## What the exercise asks:
Please report how many lines of the following entries hold the word "saucer", giving the number alone.

Collected data entries
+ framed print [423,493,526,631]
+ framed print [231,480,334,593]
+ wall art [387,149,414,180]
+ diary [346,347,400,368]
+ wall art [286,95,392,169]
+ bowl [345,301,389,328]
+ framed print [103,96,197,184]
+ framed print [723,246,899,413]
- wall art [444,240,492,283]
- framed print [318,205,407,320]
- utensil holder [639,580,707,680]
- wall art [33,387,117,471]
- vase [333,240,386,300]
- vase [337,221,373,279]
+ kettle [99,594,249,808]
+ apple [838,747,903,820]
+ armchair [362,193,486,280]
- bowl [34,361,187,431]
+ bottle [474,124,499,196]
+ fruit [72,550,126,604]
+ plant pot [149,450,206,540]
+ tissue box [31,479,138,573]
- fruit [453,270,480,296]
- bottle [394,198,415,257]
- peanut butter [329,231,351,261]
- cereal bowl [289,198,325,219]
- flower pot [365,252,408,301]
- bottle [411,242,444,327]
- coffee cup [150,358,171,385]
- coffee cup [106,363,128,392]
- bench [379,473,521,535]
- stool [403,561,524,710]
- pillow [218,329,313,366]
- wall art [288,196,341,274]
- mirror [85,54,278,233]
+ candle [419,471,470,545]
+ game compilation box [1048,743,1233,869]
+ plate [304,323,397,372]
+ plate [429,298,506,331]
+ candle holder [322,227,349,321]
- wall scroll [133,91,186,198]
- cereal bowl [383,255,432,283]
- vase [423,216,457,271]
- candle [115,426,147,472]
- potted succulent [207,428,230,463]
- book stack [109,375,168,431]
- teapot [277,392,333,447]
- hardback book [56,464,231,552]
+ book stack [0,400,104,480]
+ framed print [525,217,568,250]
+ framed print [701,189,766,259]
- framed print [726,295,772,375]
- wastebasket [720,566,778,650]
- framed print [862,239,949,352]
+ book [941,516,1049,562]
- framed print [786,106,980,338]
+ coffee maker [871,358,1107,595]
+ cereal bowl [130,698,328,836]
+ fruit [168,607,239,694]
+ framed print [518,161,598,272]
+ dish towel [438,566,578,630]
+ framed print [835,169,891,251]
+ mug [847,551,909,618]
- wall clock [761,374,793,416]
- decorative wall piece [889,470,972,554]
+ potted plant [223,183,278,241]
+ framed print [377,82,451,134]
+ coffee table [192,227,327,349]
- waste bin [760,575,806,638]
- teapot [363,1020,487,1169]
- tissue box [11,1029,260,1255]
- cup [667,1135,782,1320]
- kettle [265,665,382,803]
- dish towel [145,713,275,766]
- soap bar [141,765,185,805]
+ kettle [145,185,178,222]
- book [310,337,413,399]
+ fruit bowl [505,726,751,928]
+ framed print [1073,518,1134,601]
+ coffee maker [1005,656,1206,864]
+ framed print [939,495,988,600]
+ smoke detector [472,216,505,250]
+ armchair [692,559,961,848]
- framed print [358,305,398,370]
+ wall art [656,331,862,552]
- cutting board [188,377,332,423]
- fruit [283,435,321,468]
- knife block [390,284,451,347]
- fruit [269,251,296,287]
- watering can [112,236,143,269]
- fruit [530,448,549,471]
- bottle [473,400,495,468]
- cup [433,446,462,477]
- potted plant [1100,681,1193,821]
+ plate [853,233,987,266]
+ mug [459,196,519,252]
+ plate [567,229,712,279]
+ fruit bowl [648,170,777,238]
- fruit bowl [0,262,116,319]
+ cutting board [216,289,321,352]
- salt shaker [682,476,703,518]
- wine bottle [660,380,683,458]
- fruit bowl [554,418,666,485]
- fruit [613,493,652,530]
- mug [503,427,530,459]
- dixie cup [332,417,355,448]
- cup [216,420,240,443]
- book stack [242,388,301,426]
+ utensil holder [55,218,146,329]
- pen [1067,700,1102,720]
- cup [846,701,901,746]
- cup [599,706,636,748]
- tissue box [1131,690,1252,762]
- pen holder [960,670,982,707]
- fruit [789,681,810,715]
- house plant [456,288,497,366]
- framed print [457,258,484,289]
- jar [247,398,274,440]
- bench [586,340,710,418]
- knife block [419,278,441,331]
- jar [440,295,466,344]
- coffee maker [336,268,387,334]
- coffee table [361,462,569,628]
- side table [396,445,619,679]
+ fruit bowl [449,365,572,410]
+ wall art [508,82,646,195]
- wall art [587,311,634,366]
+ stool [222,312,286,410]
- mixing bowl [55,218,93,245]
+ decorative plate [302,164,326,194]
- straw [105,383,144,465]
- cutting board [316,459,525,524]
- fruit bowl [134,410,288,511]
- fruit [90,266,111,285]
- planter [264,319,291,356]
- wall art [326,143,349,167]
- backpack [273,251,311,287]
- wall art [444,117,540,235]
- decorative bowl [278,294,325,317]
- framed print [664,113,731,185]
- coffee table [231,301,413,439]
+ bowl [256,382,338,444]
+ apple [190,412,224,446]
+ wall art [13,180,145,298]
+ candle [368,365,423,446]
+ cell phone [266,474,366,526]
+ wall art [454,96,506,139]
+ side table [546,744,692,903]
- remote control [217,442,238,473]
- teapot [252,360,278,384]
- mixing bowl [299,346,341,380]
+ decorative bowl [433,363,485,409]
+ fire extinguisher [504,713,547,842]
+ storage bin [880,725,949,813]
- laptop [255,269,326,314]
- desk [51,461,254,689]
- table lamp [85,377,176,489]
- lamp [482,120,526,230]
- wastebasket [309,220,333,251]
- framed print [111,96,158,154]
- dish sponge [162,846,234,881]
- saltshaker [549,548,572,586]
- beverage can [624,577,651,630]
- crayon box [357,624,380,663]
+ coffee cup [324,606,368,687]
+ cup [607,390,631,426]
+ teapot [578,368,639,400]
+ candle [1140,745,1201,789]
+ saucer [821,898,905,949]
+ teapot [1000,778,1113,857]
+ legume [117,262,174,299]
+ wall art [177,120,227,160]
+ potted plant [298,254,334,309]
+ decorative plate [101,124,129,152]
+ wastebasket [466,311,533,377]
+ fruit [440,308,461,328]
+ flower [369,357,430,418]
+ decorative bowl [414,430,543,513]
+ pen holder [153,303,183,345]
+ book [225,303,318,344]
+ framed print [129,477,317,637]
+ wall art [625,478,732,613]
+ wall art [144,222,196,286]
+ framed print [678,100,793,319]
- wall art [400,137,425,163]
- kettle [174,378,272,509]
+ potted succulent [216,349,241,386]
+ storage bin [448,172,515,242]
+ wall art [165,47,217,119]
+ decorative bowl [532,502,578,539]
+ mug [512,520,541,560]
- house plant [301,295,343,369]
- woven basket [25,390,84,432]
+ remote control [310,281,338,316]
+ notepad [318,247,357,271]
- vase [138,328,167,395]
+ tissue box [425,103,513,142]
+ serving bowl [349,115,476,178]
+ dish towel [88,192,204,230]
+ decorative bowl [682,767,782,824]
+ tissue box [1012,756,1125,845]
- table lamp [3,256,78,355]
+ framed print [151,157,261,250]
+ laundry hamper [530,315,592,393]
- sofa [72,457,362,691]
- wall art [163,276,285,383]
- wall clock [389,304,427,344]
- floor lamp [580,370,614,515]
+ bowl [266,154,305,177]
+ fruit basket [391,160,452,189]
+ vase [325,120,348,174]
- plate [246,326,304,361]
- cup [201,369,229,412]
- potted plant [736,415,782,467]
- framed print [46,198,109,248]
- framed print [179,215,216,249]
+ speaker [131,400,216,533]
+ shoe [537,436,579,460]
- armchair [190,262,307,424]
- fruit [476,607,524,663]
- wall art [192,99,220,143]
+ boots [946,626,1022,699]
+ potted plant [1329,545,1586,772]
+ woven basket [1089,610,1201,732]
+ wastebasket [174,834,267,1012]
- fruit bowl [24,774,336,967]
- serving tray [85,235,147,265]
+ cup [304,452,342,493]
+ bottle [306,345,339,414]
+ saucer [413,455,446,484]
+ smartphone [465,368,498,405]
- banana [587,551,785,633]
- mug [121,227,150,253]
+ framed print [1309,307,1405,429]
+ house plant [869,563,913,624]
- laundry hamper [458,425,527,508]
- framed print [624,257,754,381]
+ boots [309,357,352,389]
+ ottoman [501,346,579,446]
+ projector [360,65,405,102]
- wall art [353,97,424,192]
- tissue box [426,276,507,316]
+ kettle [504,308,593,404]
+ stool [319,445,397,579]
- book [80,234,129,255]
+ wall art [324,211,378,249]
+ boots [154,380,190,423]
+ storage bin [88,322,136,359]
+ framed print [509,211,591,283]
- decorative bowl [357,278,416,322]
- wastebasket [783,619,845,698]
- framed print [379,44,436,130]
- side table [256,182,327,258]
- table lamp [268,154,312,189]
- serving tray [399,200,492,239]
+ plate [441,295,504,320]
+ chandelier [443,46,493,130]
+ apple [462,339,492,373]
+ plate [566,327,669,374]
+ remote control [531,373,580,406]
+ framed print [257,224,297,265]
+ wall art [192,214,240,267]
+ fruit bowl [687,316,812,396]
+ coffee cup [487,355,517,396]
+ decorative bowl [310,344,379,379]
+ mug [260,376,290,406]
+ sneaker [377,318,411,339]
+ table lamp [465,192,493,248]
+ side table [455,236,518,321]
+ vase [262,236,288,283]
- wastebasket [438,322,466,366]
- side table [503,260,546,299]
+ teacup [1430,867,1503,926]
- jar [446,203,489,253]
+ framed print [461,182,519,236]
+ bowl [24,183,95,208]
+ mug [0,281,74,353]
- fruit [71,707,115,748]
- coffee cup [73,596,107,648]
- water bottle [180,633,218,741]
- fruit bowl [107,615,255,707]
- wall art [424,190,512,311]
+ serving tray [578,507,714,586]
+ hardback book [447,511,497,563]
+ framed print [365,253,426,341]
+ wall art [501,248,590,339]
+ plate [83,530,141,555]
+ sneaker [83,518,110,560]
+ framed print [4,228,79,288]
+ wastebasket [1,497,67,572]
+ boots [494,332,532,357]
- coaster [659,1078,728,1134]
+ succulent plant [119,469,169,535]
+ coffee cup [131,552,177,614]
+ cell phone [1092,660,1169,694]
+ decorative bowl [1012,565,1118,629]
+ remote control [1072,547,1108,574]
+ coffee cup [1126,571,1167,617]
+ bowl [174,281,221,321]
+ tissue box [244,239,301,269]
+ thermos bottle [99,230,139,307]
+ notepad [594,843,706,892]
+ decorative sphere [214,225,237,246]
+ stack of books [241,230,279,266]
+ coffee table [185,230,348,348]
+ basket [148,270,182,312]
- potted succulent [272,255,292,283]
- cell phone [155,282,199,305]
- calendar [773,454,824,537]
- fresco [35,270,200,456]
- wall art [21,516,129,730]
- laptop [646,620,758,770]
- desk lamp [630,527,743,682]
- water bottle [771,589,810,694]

## Written answer:
2